Ruth Townsend Dugdale (April 21, 1802 – September 5, 1898) was an American abolitionist and women's suffragist. She lived in Ohio, Pennsylvania and Iowa.

In 1827, the family moved to Salem, Ohio, there Joseph A. Dugdale was disowned for his support of Elias Hicks and his antislavery sentiments. In 1833, the Dugdales moved to Clark County, Ohio.
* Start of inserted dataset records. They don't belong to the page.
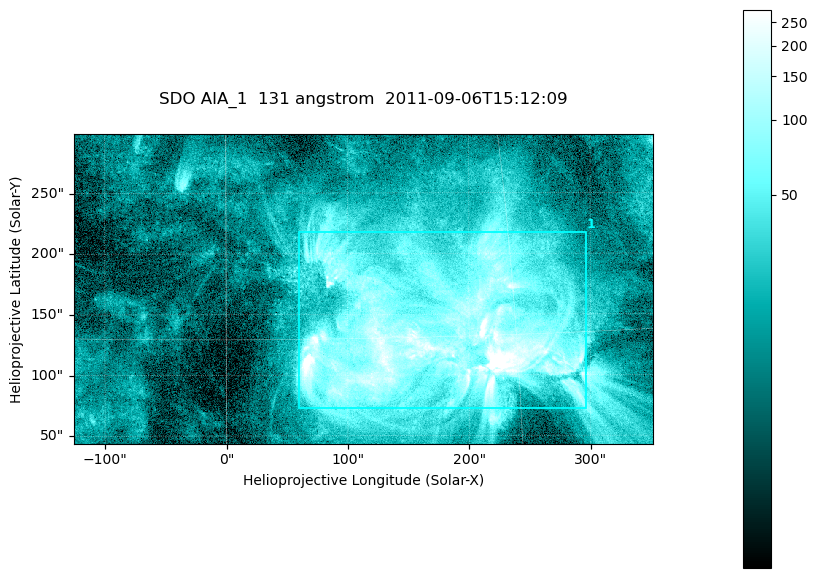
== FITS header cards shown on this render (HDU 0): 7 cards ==
TELESCOP= 'SDO     '           /
INSTRUME= 'AIA_1   '           /
WAVELNTH=                  131 /
WAVEUNIT= 'angstrom'           /
DATE-OBS= '2011-09-06T15:12:09.62' /
CTYPE1  = 'HPLN-TAN'           /
CTYPE2  = 'HPLT-TAN'           /

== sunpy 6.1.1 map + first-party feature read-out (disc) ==
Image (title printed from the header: SDO AIA_1  131 angstrom  2011-09-06T15:12:09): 794 x 424 px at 0.601 arcsec/px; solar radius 952 arcsec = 1585 px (partial field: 4.3% of the solar disc is inside the frame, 100% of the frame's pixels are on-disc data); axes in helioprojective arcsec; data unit not stated in the header (colour bar unlabelled)
Pointing: header CRPIX1/2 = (2043.22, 2045.61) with CRVAL1/2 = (0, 0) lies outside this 794 x 424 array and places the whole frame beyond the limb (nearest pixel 1.29 R_sun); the SolarSoft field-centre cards XCEN/YCEN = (112.9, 170.9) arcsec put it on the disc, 1683 arcsec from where CRPIX/CRVAL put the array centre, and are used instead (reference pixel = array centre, CRVAL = XCEN/YCEN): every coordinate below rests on XCEN/YCEN
Orientation: roll -0.139 deg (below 1 deg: not rotated)
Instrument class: DISC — disc imager (sunpy class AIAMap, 131 A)
Bright regions (active regions / flare kernels): reference = the on-disc median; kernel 7 px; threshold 5 sigma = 73.8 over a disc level ~17.3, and >= 1.15x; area >= 336 px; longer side >= 5 px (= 3 arcsec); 1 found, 1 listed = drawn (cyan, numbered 1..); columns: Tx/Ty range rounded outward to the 2 arcsec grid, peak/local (2 s.f.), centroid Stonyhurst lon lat
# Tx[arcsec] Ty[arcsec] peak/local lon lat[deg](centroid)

In 1835, Dugdale attended the first meeting of the Ohio Anti-Slavery Society. In 1851 the Dugdales moved to Chester County, Pennsylvania. In 1852, the Dugdales helped organize the first Women's Rights Convention in West Chester, Pennsylvania. On September 6 and 7, 1853, the Dugdales attended the Women's rights Convention in New York City known as the "Mob Convention." In 1853, the Dugdales and other reformers established the Pennsylvania Yearly Meeting of Progressive Friends. Lucretia Mott and Sojourner Truth both attended. On October 18, 1854, a Women's Rights Convention was held in Sansom Street Hall in Philadelphia. Joseph A. Dugdale was appointed one of the Secretaries, while Ruth Townsend Dugdale, Susan B. Anthony, James Mott and Rebecca Plumbley were appointed as the Finance Committee. Other members of the administrative body included Lucretia Mott, William Lloyd Garrison and Lucy Stone. In 1855 the Progressive Friends had built Longwood Meeting House. In 1861, the Dugdales and family moved to Marion County, Iowa. In 1870 the Dugales were leaders in the Women's Suffrage Convention held in Henry County, Iowa. Joseph being appointed temporary Chairman and Corresponding Secretary, and Ruth served as a vice President. In 1875 both Joseph and Ruth were instrumental in organizing an Underground Railroad Convention in Salem, Iowa.

==Early life and family==
Ruth Cadwallader Townsend was born at Brownsville, Pennsylvania, April 21, 1802, to Jesse and Edith (Cadawallader) Townsend. She married Joseph A. Dugdale and together they had three children, Pillon Dugdale (who died young), John D. Dugdale (1835-1920), Edith Dugdale (who died young).